_STORED RECORDS_:
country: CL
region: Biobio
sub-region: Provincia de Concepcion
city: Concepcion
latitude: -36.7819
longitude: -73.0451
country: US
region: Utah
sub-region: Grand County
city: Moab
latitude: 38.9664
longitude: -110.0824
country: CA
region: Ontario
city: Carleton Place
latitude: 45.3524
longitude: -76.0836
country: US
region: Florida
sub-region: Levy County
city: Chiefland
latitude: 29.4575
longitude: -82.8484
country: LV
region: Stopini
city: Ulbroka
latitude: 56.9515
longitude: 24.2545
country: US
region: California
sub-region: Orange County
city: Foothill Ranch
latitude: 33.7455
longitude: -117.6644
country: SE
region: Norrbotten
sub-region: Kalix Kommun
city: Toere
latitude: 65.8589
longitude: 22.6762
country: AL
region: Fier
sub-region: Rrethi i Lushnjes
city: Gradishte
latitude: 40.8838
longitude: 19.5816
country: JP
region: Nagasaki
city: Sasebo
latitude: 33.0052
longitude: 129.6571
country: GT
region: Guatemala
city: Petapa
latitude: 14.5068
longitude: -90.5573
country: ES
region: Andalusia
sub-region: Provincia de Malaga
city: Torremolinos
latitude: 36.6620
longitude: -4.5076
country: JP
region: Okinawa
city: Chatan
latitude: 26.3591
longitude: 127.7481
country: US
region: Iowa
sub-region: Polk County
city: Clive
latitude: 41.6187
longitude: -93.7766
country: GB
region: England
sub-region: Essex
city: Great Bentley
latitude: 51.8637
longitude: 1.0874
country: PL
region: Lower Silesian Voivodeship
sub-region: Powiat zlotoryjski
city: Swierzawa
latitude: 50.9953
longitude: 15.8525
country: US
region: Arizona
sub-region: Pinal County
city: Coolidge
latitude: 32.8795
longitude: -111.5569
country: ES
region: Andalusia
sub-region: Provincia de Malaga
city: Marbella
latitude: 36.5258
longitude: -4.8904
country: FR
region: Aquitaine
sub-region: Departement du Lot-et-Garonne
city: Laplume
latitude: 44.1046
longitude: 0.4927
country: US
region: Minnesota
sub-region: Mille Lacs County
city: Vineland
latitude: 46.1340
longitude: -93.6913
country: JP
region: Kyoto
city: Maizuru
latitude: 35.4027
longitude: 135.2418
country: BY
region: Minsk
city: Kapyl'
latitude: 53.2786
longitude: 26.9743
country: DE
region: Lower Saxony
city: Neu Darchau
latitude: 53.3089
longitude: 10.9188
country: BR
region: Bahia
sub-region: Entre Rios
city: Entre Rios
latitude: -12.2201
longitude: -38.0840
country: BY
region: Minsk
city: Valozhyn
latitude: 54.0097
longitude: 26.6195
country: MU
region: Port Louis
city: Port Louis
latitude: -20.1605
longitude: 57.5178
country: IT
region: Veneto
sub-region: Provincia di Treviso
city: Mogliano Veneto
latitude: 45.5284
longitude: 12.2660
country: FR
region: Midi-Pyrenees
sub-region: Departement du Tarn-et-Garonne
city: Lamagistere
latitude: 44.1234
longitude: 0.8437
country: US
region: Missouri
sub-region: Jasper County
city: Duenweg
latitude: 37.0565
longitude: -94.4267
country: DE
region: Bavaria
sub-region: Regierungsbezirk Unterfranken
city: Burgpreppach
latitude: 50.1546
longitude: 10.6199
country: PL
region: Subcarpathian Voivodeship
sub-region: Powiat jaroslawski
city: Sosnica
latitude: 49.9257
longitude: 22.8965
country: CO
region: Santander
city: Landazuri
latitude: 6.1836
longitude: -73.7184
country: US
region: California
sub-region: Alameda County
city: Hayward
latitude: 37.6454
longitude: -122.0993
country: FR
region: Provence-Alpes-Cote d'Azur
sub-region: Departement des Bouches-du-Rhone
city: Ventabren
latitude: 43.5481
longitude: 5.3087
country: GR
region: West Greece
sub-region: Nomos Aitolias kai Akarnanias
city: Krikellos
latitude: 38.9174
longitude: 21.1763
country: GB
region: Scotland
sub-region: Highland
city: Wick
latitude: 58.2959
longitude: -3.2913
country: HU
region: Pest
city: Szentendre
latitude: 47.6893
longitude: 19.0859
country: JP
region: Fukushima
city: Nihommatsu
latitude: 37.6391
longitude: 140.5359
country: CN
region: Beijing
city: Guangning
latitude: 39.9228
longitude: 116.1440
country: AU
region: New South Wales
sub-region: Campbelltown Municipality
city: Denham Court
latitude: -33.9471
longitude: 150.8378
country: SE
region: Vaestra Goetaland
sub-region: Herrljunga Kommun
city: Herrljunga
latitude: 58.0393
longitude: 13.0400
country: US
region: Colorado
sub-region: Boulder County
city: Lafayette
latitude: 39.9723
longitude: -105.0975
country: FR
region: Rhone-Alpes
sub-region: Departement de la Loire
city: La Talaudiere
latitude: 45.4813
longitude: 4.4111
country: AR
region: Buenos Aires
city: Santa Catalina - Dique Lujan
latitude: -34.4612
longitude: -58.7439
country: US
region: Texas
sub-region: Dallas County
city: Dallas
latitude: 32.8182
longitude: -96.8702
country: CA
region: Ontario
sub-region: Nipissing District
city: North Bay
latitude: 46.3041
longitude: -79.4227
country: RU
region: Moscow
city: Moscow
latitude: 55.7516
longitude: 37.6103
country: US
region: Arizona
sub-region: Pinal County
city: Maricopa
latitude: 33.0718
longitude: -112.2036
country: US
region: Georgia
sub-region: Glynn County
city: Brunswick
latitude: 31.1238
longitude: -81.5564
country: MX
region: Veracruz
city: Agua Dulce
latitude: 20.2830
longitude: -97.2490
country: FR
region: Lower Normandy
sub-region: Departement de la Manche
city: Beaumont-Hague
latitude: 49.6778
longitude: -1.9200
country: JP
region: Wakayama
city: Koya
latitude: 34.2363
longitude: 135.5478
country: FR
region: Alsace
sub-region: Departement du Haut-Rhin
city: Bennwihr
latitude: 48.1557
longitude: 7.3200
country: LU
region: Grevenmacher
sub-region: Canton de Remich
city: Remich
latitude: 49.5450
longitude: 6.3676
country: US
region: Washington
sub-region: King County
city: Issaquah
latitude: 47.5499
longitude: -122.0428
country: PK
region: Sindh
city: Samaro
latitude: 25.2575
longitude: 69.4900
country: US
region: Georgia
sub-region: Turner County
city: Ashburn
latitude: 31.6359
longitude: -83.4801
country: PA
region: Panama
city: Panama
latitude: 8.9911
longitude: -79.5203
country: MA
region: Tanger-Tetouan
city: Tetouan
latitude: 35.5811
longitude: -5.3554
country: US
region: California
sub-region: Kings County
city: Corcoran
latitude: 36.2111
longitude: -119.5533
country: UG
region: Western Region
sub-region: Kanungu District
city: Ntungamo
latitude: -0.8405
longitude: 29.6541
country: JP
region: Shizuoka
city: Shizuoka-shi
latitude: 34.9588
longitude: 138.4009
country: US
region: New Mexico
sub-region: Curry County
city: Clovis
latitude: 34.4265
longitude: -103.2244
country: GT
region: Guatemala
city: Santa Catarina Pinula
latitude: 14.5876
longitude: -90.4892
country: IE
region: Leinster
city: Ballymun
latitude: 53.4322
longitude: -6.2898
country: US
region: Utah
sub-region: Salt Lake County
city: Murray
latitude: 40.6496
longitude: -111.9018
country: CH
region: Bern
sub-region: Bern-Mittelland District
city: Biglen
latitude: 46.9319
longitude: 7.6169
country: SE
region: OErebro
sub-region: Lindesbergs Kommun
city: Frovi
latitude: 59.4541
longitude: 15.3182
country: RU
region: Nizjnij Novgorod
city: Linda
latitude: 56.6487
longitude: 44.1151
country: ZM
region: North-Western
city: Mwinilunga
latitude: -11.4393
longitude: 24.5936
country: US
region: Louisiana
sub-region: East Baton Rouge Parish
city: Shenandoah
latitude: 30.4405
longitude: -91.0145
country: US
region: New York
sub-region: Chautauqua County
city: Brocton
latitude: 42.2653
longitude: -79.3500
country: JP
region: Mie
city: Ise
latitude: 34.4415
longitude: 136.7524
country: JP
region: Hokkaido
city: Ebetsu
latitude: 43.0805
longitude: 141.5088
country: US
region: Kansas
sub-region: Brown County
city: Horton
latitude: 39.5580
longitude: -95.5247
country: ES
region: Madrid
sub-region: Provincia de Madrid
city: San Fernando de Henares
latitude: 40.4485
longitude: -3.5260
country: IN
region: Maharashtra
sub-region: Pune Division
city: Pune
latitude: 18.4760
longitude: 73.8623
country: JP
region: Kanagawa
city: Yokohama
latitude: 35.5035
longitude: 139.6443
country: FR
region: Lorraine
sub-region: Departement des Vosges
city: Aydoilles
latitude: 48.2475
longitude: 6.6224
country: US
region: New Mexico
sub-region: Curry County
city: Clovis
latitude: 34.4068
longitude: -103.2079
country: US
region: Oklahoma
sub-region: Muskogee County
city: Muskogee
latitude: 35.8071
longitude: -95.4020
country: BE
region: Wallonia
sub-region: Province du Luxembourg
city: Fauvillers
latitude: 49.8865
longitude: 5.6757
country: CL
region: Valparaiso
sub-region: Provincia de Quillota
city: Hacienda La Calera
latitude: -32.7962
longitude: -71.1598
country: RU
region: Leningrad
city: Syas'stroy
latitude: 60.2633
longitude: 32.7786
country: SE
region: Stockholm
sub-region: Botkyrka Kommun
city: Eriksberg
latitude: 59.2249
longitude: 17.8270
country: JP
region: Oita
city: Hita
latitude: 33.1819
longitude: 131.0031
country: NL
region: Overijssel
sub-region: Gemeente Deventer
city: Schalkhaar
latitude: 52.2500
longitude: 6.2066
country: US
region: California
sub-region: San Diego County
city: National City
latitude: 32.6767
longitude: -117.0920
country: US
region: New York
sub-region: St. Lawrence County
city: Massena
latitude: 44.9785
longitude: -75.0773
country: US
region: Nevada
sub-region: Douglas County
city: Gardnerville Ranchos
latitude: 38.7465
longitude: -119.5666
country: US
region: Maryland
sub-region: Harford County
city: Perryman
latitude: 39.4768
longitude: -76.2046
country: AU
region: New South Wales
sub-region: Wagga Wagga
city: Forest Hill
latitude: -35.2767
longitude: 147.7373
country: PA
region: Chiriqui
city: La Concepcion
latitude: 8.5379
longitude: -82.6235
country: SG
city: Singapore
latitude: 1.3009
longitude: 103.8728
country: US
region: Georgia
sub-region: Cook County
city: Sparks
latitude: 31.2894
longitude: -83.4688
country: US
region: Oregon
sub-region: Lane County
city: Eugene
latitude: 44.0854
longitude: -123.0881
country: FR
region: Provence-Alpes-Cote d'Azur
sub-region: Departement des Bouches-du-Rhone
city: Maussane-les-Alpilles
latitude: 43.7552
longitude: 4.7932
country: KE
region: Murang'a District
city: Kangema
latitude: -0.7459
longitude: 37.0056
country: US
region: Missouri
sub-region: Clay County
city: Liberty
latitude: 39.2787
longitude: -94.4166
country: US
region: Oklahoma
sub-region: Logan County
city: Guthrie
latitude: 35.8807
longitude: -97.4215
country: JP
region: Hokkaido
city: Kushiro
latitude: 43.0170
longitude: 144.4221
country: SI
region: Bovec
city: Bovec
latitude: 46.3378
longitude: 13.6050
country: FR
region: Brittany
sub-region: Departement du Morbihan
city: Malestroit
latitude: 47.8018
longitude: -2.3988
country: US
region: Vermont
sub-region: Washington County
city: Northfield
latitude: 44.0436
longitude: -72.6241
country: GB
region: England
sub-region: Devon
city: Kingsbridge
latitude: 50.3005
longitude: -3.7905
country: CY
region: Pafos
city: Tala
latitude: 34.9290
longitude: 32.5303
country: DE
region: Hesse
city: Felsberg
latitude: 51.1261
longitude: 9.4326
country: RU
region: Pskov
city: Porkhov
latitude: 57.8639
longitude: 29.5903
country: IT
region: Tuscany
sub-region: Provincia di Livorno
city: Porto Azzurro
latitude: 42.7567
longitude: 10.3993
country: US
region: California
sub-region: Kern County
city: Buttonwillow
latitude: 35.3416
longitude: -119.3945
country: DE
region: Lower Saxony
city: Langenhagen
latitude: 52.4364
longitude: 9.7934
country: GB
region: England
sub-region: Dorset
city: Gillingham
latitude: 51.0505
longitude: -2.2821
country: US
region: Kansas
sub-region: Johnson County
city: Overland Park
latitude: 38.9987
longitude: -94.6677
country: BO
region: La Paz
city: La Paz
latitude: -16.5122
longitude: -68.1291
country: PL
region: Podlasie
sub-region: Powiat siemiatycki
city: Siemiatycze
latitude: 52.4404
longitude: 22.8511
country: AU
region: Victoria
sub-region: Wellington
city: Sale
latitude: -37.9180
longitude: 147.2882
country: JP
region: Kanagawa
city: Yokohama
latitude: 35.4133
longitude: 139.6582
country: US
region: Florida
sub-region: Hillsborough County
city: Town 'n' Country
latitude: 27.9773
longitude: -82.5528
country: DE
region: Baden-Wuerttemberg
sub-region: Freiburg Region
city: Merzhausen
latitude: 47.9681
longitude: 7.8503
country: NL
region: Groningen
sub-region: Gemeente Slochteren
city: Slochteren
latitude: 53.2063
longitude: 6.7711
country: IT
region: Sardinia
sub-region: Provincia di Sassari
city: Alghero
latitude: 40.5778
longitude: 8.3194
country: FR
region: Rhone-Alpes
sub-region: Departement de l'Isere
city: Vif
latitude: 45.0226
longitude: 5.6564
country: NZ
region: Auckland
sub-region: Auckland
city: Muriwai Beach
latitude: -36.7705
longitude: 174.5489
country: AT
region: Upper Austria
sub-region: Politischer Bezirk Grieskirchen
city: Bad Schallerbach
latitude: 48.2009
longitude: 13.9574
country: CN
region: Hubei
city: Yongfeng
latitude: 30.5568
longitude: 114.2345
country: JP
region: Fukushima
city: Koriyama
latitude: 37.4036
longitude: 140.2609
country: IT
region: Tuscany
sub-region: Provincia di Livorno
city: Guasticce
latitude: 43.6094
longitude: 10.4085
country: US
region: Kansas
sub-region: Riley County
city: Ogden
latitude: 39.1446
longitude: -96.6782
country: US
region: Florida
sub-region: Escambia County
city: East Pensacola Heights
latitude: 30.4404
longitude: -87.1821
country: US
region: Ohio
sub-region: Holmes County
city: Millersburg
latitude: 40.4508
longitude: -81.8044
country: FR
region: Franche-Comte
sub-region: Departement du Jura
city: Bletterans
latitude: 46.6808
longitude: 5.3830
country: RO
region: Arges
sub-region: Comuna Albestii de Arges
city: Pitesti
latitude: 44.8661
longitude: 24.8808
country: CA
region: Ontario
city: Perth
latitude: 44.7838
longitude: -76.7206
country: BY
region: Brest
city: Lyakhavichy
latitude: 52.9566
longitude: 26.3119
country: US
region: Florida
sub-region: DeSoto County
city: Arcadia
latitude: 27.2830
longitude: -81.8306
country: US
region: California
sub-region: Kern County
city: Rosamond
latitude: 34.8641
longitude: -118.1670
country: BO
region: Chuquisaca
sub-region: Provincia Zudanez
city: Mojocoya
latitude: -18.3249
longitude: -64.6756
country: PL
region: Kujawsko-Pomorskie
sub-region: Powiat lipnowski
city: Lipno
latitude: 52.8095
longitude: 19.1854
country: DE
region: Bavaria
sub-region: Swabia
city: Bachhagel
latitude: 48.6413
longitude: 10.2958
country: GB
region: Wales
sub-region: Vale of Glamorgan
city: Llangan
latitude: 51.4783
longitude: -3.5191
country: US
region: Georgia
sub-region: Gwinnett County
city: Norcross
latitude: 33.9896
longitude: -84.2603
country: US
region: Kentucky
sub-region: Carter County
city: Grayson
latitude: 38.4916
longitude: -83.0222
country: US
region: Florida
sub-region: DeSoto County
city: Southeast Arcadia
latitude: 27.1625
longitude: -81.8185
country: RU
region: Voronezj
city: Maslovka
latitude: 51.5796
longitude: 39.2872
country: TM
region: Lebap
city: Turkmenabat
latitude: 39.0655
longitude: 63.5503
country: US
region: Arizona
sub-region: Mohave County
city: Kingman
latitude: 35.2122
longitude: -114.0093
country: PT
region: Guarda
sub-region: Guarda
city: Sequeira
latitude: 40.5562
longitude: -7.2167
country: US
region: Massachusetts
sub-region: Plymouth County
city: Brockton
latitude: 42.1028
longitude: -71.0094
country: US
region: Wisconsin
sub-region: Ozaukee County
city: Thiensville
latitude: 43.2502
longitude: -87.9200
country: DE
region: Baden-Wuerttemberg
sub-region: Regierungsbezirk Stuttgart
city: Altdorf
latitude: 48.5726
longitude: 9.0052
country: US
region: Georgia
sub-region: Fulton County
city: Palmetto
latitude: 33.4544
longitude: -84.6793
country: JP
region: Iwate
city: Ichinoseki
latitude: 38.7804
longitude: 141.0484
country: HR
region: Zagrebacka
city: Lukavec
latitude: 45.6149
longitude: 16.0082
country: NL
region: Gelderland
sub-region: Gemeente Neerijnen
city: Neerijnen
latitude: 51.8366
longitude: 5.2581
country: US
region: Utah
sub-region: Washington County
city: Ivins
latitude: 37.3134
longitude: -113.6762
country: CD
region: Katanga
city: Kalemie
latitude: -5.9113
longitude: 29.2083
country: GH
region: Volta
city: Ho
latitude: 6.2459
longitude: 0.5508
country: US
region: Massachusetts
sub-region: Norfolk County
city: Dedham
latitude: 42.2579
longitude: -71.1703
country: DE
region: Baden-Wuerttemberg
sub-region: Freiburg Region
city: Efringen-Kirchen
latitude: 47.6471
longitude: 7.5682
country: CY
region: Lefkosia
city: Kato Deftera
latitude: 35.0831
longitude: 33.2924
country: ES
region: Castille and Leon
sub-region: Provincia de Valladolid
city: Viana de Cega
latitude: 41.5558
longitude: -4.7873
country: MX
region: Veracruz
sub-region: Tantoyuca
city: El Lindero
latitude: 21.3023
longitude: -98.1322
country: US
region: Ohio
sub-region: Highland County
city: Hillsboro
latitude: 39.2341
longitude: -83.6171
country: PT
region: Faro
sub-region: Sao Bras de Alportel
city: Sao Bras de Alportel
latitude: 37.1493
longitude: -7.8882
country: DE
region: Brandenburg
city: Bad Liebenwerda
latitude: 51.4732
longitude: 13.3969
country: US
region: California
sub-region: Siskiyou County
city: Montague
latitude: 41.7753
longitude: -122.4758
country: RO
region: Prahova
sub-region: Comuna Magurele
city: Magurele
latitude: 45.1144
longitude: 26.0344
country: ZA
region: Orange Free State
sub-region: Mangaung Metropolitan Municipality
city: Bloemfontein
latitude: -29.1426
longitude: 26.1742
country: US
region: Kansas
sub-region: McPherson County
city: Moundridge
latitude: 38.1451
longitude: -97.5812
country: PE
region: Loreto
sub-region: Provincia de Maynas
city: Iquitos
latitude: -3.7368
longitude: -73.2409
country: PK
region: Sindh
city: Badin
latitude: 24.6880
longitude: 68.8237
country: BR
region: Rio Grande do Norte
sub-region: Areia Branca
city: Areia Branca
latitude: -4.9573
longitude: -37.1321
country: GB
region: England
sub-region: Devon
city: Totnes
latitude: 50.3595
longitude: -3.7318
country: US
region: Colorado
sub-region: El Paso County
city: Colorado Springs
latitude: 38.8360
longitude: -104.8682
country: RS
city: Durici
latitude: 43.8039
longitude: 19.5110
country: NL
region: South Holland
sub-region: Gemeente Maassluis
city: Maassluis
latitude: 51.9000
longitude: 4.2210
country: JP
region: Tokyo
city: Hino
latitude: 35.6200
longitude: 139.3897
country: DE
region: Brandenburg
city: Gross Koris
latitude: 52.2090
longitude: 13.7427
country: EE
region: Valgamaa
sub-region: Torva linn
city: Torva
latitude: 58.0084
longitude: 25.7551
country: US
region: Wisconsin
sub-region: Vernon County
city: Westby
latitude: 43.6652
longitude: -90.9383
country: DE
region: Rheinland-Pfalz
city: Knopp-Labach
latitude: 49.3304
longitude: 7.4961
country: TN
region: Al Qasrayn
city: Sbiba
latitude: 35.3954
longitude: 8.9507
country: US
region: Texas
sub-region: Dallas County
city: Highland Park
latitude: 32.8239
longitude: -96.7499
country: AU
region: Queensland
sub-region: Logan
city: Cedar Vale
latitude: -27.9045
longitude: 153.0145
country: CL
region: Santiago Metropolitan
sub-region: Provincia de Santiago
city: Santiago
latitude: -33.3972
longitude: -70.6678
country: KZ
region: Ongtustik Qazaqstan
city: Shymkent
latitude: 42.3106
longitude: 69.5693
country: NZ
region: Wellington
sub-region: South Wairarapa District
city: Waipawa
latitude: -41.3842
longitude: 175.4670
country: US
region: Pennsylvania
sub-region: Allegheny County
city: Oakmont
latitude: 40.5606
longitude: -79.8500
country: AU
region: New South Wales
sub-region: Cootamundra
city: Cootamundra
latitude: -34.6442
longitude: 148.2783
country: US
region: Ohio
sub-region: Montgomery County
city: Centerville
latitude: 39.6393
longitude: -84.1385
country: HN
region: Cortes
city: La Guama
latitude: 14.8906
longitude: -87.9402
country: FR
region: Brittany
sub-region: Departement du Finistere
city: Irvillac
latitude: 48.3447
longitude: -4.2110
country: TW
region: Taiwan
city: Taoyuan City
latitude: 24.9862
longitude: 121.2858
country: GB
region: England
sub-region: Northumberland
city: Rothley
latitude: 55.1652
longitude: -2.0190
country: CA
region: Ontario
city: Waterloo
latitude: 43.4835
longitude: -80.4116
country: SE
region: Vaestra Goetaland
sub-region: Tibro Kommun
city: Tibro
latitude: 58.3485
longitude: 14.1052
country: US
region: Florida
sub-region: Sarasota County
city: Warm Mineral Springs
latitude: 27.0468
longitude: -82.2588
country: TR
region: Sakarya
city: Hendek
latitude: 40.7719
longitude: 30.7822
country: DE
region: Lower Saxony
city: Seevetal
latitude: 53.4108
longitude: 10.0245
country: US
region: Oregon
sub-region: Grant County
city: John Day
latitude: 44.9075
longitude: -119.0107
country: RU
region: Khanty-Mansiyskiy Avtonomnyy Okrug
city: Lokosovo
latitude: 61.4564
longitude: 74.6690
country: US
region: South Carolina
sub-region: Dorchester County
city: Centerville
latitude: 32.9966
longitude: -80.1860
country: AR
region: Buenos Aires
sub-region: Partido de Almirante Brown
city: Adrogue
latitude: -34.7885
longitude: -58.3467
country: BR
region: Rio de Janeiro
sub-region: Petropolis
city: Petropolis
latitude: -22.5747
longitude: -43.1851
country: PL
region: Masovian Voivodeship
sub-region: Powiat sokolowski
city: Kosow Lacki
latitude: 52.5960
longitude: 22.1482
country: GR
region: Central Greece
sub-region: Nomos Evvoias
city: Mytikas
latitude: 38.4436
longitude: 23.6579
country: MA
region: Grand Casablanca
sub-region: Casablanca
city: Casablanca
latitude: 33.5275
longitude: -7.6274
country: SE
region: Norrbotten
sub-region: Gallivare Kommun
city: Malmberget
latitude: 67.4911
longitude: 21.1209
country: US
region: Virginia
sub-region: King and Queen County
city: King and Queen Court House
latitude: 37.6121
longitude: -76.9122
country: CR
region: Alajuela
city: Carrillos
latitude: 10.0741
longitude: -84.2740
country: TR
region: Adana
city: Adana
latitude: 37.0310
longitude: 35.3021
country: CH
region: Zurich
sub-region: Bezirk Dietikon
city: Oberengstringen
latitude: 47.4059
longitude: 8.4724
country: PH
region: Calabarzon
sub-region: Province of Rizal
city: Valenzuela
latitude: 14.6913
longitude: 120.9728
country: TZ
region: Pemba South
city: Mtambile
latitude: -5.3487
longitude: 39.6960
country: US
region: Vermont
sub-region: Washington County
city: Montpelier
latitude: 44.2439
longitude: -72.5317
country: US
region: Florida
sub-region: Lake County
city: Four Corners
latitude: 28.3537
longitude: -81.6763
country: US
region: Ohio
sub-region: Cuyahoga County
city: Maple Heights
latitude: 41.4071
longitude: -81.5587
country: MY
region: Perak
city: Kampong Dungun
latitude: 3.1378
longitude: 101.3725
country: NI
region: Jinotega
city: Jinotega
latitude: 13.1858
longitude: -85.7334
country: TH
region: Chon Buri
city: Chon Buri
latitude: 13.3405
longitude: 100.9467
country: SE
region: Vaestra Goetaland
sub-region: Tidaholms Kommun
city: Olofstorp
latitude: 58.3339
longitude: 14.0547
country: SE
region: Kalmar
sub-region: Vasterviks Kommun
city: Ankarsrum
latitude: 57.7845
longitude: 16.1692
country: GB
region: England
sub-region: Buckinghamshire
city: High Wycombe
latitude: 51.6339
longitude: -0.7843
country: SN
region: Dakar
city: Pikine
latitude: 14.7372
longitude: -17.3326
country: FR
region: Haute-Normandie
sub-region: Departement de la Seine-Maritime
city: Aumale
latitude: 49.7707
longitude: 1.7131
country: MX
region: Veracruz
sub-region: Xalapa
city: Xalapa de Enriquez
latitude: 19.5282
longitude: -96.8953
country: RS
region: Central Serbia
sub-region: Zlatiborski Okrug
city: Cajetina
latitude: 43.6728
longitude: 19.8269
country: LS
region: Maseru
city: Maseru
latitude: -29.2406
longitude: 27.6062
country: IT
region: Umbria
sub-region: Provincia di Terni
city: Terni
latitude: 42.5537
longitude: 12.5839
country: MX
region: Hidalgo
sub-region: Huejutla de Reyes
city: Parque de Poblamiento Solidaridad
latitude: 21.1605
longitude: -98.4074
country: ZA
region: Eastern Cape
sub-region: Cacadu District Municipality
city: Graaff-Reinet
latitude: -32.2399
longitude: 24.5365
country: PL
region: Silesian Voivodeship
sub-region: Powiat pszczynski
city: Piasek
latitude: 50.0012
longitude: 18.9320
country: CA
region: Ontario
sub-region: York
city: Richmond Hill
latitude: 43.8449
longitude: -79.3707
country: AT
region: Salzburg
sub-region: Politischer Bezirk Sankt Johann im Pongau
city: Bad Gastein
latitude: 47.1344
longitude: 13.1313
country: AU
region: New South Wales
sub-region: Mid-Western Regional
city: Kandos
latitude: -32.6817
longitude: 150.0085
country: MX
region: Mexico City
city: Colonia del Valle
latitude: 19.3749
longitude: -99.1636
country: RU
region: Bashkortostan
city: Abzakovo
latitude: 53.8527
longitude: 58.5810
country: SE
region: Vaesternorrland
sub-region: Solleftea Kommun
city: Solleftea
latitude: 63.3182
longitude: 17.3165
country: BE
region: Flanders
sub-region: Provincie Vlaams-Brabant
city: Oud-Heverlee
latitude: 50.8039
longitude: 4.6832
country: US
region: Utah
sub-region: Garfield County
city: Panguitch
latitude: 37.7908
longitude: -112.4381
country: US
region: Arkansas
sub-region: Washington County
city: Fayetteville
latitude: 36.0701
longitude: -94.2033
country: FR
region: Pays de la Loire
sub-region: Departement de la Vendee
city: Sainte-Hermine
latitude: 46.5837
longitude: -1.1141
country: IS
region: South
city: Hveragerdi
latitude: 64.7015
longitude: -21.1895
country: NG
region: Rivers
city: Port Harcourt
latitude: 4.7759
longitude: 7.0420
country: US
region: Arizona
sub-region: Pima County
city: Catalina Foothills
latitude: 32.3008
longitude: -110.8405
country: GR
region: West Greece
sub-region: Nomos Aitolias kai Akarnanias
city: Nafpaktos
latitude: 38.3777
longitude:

_TASK DETAILS_:
Rewrite the records from their first line through the line containing "sub-region: Levy County", both included, and switch every "city" to "town" while leaving everything else unchanged.

_SOLUTION TO THE EXERCISE_:
country: CL
region: Biobio
sub-region: Provincia de Concepcion
town: Concepcion
latitude: -36.7819
longitude: -73.0451
country: US
region: Utah
sub-region: Grand County
town: Moab
latitude: 38.9664
longitude: -110.0824
country: CA
region: Ontario
town: Carleton Place
latitude: 45.3524
longitude: -76.0836
country: US
region: Florida
sub-region: Levy County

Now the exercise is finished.